PASSAGE TO READ |
Advancing the Application of Modeling and Statistical Methods in the Research and Development of Environmental Technologies
Advisor: Associate Professor Jeremy S. Guest
The growing complexity of sustainability challenges has called for systems thinking and science-based decision making for technology research and development (R&D). This need is particularly pressing for the field of water and sanitation as the current rate of progress is deemed insufficient for the global fulfillment of the 6th sustainable development goal – universal sanitation for all by 2030. This dissertation addresses a critical barrier to the success of early-stage sanitation and resource recovery technologies through optimal design and deployment: a lack of consideration for interplay among design decisions, technology parameters, and context-specific characteristics under uncertainty. This barrier stems from a lack of established procedures to systematically characterize the expansive landscape of designs and deployment contexts under uncertainty, leading to the inability to elucidate critical barriers, tradeoffs, and research opportunities to advance the sustainability of environmental infrastructure. Computational modeling, uncertainty analysis, and sensitivity analysis, as individually established tools, have been recognized as important elements for the simulation and result interpretation step of model-based system design or optimization. However, a structured approach to the use of modeling tools together with statistical methods for R&D prioritization has yet been synthesized.

Saved data entries
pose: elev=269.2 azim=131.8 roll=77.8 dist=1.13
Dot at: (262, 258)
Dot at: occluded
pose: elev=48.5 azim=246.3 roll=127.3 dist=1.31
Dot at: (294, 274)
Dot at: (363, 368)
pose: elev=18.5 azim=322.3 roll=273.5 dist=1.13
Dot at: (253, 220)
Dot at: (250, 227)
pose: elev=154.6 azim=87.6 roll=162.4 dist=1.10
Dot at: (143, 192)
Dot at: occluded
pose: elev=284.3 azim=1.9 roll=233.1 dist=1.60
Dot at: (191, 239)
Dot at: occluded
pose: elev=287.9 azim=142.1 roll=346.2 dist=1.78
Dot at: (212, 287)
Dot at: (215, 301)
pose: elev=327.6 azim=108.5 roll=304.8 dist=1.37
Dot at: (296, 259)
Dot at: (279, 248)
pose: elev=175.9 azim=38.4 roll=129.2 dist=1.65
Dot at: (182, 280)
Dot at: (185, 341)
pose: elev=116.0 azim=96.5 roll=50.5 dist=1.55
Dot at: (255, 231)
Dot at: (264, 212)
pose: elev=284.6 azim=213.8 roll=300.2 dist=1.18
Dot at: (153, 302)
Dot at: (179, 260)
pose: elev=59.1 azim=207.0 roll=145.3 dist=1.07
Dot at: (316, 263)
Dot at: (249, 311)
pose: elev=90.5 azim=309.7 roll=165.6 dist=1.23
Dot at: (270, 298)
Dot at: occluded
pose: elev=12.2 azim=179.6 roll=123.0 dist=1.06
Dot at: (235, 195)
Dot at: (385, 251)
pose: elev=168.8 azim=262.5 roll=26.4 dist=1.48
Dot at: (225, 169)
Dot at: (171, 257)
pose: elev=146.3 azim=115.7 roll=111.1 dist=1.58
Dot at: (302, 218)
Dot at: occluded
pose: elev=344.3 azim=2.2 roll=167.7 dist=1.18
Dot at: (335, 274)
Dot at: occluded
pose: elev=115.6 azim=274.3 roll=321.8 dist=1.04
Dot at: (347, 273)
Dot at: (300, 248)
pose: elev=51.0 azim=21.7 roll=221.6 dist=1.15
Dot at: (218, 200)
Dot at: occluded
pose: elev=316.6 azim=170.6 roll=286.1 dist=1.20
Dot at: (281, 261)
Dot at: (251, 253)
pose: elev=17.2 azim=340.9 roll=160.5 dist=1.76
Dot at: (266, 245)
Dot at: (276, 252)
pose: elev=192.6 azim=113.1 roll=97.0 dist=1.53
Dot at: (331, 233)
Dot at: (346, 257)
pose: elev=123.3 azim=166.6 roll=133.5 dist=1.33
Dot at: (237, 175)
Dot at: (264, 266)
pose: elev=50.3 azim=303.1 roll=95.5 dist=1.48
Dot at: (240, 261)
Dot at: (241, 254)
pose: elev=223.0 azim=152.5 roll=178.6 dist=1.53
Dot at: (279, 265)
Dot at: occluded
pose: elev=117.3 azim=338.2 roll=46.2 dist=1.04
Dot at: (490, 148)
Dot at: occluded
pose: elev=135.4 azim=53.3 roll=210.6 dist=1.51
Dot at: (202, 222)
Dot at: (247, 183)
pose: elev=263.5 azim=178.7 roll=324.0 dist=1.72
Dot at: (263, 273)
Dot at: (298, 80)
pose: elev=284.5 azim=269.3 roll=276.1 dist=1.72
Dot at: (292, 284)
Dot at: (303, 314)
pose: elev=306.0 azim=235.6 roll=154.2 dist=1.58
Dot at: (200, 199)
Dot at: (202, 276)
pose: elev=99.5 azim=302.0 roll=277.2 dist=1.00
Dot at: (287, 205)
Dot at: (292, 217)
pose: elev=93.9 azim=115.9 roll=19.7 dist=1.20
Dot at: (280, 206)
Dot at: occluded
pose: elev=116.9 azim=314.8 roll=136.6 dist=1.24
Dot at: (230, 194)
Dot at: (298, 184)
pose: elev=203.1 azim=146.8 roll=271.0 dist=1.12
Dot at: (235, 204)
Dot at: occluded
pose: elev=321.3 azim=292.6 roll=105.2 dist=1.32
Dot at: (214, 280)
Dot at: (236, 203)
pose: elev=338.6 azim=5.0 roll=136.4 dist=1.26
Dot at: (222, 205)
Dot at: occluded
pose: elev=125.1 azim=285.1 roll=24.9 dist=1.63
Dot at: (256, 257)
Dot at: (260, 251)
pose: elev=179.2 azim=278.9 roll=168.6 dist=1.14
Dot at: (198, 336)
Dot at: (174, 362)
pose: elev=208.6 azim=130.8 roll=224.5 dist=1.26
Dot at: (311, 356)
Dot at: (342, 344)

WHAT IS BEING ASKED |
Pick up the dissertation abstract on modeling and statistical methods for environmental technology R&D after its last sentence and continue it. These records have no connection to the text.

ANSWER SECTION |
To this end, this work: (1) through rigorous global sensitivity analyses of a sunlight-mediated waterborne pathogen inactivation process, elucidated the relative importance of modeling assumptions and the impact of interplay among design decisions, technology parameters, and context-specific characteristics on technology performance; (2) through uncertainty and sensitivity analyses of a multi-scale process model, identified the technological drivers and quantitatively delineated the R&D targets of encapsulated anaerobic technology for sustainable distributed treatment and energy recovery of high-strength industrial wastewater; and (3) developed and introduced an open-source Python package, QSDsan, to integrate and streamline process modeling, unit design, system simulation, and sustainability assessments of sanitation and resource recovery technologies under uncertainty. Altogether, this research demonstrates the synergistic application of modeling and statistical methods to expedite technology R&D and advances this approach by providing a structured, flexible, and transparent computational tool.